> **WHAT THIS TASK INVOLVES**: Please quote every one of the items below word for word, changing nothing.

Data records

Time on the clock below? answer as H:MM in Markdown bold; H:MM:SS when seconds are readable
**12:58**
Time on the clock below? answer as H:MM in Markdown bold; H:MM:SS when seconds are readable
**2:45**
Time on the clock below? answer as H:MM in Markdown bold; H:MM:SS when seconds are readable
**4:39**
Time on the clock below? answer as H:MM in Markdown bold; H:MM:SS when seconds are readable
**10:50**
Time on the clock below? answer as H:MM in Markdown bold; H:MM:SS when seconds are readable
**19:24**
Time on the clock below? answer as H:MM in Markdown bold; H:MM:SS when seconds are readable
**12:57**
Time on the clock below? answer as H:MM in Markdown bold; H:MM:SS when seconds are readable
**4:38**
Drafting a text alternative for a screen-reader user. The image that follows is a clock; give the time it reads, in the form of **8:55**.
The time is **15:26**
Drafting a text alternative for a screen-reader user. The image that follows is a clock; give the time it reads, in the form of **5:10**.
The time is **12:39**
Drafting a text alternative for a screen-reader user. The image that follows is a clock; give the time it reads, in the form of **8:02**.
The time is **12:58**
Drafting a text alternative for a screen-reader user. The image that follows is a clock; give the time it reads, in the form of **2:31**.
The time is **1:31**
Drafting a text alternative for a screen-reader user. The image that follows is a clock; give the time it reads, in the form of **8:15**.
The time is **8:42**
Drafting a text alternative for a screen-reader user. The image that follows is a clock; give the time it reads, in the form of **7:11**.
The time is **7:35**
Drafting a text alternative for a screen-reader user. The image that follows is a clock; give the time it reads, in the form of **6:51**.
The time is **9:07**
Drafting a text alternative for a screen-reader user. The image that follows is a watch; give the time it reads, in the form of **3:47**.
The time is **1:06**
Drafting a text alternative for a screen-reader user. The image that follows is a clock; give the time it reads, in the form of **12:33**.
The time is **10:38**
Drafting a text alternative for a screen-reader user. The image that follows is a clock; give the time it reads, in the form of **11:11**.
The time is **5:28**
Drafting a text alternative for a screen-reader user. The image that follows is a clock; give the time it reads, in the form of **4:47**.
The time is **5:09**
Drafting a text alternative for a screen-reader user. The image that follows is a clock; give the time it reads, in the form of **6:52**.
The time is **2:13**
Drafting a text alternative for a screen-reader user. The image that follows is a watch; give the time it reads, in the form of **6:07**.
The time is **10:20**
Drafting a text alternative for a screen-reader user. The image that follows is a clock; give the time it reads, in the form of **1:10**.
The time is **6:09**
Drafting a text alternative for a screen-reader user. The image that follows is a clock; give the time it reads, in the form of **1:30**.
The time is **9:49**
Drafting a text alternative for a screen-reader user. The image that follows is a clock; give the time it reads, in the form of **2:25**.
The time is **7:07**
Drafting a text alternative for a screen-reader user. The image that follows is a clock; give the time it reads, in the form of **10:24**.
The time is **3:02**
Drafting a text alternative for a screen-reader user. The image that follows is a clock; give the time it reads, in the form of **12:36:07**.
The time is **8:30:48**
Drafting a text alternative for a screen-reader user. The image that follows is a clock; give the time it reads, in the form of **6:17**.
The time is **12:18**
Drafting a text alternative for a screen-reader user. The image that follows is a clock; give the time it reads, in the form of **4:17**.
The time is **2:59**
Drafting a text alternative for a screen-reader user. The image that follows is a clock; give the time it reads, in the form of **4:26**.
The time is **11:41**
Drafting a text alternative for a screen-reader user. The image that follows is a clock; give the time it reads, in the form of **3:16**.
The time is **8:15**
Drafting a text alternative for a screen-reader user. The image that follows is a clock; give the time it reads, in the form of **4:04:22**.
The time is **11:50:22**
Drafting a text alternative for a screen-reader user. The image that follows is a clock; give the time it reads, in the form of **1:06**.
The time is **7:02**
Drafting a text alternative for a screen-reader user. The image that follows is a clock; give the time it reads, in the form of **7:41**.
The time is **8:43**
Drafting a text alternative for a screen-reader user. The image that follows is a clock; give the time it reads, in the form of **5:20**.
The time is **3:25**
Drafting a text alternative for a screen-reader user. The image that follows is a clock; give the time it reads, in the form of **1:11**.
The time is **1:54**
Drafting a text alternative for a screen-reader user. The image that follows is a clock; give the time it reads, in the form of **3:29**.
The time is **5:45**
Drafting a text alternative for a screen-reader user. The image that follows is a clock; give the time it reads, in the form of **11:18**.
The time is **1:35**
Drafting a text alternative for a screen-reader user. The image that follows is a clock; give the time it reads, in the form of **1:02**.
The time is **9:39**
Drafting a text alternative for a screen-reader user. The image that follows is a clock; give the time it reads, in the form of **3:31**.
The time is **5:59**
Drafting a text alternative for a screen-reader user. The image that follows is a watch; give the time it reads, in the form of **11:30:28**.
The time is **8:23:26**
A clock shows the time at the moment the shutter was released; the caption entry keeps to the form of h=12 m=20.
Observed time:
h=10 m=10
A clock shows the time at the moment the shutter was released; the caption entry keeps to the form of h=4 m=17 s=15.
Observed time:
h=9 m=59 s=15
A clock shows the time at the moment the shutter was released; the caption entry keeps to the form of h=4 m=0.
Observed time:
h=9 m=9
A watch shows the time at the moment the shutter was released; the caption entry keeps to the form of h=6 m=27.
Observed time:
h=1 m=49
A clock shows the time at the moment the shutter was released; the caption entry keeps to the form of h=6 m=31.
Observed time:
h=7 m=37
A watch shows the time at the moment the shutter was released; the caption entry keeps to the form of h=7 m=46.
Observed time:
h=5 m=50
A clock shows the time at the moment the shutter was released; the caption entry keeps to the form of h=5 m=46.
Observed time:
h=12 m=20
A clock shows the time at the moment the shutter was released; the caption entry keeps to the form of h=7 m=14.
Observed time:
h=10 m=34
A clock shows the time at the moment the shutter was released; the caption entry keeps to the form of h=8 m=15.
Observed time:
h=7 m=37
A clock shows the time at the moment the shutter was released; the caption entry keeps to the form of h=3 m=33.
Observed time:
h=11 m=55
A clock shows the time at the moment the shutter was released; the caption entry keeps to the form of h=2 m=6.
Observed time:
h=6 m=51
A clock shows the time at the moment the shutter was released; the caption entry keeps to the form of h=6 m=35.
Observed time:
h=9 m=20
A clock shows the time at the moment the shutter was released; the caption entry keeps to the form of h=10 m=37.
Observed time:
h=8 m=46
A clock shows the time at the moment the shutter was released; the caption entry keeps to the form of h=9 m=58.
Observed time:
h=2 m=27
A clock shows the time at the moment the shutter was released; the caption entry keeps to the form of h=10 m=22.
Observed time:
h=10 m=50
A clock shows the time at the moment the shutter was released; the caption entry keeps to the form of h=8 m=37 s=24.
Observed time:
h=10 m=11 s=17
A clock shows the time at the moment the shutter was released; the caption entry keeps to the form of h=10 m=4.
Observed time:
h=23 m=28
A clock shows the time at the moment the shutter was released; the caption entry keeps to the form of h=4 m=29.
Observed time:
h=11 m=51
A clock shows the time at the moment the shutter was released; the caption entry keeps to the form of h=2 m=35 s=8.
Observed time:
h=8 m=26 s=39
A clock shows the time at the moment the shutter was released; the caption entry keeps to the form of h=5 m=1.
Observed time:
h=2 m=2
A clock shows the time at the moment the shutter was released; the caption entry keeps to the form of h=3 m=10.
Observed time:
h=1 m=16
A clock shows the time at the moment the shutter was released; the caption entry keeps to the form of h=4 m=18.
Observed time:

> **EXERCISE OUTPUT**:
Time on the clock below? answer as H:MM in Markdown bold; H:MM:SS when seconds are readable
**12:58**
Time on the clock below? answer as H:MM in Markdown bold; H:MM:SS when seconds are readable
**2:45**
Time on the clock below? answer as H:MM in Markdown bold; H:MM:SS when seconds are readable
**4:39**
Time on the clock below? answer as H:MM in Markdown bold; H:MM:SS when seconds are readable
**10:50**
Time on the clock below? answer as H:MM in Markdown bold; H:MM:SS when seconds are readable
**19:24**
Time on the clock below? answer as H:MM in Markdown bold; H:MM:SS when seconds are readable
**12:57**
Time on the clock below? answer as H:MM in Markdown bold; H:MM:SS when seconds are readable
**4:38**
Drafting a text alternative for a screen-reader user. The image that follows is a clock; give the time it reads, in the form of **8:55**.
The time is **15:26**
Drafting a text alternative for a screen-reader user. The image that follows is a clock; give the time it reads, in the form of **5:10**.
The time is **12:39**
Drafting a text alternative for a screen-reader user. The image that follows is a clock; give the time it reads, in the form of **8:02**.
The time is **12:58**
Drafting a text alternative for a screen-reader user. The image that follows is a clock; give the time it reads, in the form of **2:31**.
The time is **1:31**
Drafting a text alternative for a screen-reader user. The image that follows is a clock; give the time it reads, in the form of **8:15**.
The time is **8:42**
Drafting a text alternative for a screen-reader user. The image that follows is a clock; give the time it reads, in the form of **7:11**.
The time is **7:35**
Drafting a text alternative for a screen-reader user. The image that follows is a clock; give the time it reads, in the form of **6:51**.
The time is **9:07**
Drafting a text alternative for a screen-reader user. The image that follows is a watch; give the time it reads, in the form of **3:47**.
The time is **1:06**
Drafting a text alternative for a screen-reader user. The image that follows is a clock; give the time it reads, in the form of **12:33**.
The time is **10:38**
Drafting a text alternative for a screen-reader user. The image that follows is a clock; give the time it reads, in the form of **11:11**.
The time is **5:28**
Drafting a text alternative for a screen-reader user. The image that follows is a clock; give the time it reads, in the form of **4:47**.
The time is **5:09**
Drafting a text alternative for a screen-reader user. The image that follows is a clock; give the time it reads, in the form of **6:52**.
The time is **2:13**
Drafting a text alternative for a screen-reader user. The image that follows is a watch; give the time it reads, in the form of **6:07**.
The time is **10:20**
Drafting a text alternative for a screen-reader user. The image that follows is a clock; give the time it reads, in the form of **1:10**.
The time is **6:09**
Drafting a text alternative for a screen-reader user. The image that follows is a clock; give the time it reads, in the form of **1:30**.
The time is **9:49**
Drafting a text alternative for a screen-reader user. The image that follows is a clock; give the time it reads, in the form of **2:25**.
The time is **7:07**
Drafting a text alternative for a screen-reader user. The image that follows is a clock; give the time it reads, in the form of **10:24**.
The time is **3:02**
Drafting a text alternative for a screen-reader user. The image that follows is a clock; give the time it reads, in the form of **12:36:07**.
The time is **8:30:48**
Drafting a text alternative for a screen-reader user. The image that follows is a clock; give the time it reads, in the form of **6:17**.
The time is **12:18**
Drafting a text alternative for a screen-reader user. The image that follows is a clock; give the time it reads, in the form of **4:17**.
The time is **2:59**
Drafting a text alternative for a screen-reader user. The image that follows is a clock; give the time it reads, in the form of **4:26**.
The time is **11:41**
Drafting a text alternative for a screen-reader user. The image that follows is a clock; give the time it reads, in the form of **3:16**.
The time is **8:15**
Drafting a text alternative for a screen-reader user. The image that follows is a clock; give the time it reads, in the form of **4:04:22**.
The time is **11:50:22**
Drafting a text alternative for a screen-reader user. The image that follows is a clock; give the time it reads, in the form of **1:06**.
The time is **7:02**
Drafting a text alternative for a screen-reader user. The image that follows is a clock; give the time it reads, in the form of **7:41**.
The time is **8:43**
Drafting a text alternative for a screen-reader user. The image that follows is a clock; give the time it reads, in the form of **5:20**.
The time is **3:25**
Drafting a text alternative for a screen-reader user. The image that follows is a clock; give the time it reads, in the form of **1:11**.
The time is **1:54**
Drafting a text alternative for a screen-reader user. The image that follows is a clock; give the time it reads, in the form of **3:29**.
The time is **5:45**
Drafting a text alternative for a screen-reader user. The image that follows is a clock; give the time it reads, in the form of **11:18**.
The time is **1:35**
Drafting a text alternative for a screen-reader user. The image that follows is a clock; give the time it reads, in the form of **1:02**.
The time is **9:39**
Drafting a text alternative for a screen-reader user. The image that follows is a clock; give the time it reads, in the form of **3:31**.
The time is **5:59**
Drafting a text alternative for a screen-reader user. The image that follows is a watch; give the time it reads, in the form of **11:30:28**.
The time is **8:23:26**
A clock shows the time at the moment the shutter was released; the caption entry keeps to the form of h=12 m=20.
Observed time:
h=10 m=10
A clock shows the time at the moment the shutter was released; the caption entry keeps to the form of h=4 m=17 s=15.
Observed time:
h=9 m=59 s=15
A clock shows the time at the moment the shutter was released; the caption entry keeps to the form of h=4 m=0.
Observed time:
h=9 m=9
A watch shows the time at the moment the shutter was released; the caption entry keeps to the form of h=6 m=27.
Observed time:
h=1 m=49
A clock shows the time at the moment the shutter was released; the caption entry keeps to the form of h=6 m=31.
Observed time:
h=7 m=37
A watch shows the time at the moment the shutter was released; the caption entry keeps to the form of h=7 m=46.
Observed time:
h=5 m=50
A clock shows the time at the moment the shutter was released; the caption entry keeps to the form of h=5 m=46.
Observed time:
h=12 m=20
A clock shows the time at the moment the shutter was released; the caption entry keeps to the form of h=7 m=14.
Observed time:
h=10 m=34
A clock shows the time at the moment the shutter was released; the caption entry keeps to the form of h=8 m=15.
Observed time:
h=7 m=37
A clock shows the time at the moment the shutter was released; the caption entry keeps to the form of h=3 m=33.
Observed time:
h=11 m=55
A clock shows the time at the moment the shutter was released; the caption entry keeps to the form of h=2 m=6.
Observed time:
h=6 m=51
A clock shows the time at the moment the shutter was released; the caption entry keeps to the form of h=6 m=35.
Observed time:
h=9 m=20
A clock shows the time at the moment the shutter was released; the caption entry keeps to the form of h=10 m=37.
Observed time:
h=8 m=46
A clock shows the time at the moment the shutter was released; the caption entry keeps to the form of h=9 m=58.
Observed time:
h=2 m=27
A clock shows the time at the moment the shutter was released; the caption entry keeps to the form of h=10 m=22.
Observed time:
h=10 m=50
A clock shows the time at the moment the shutter was released; the caption entry keeps to the form of h=8 m=37 s=24.
Observed time:
h=10 m=11 s=17
A clock shows the time at the moment the shutter was released; the caption entry keeps to the form of h=10 m=4.
Observed time:
h=23 m=28
A clock shows the time at the moment the shutter was released; the caption entry keeps to the form of h=4 m=29.
Observed time:
h=11 m=51
A clock shows the time at the moment the shutter was released; the caption entry keeps to the form of h=2 m=35 s=8.
Observed time:
h=8 m=26 s=39
A clock shows the time at the moment the shutter was released; the caption entry keeps to the form of h=5 m=1.
Observed time:
h=2 m=2
A clock shows the time at the moment the shutter was released; the caption entry keeps to the form of h=3 m=10.
Observed time:
h=1 m=16
A clock shows the time at the moment the shutter was released; the caption entry keeps to the form of h=4 m=18.
Observed time:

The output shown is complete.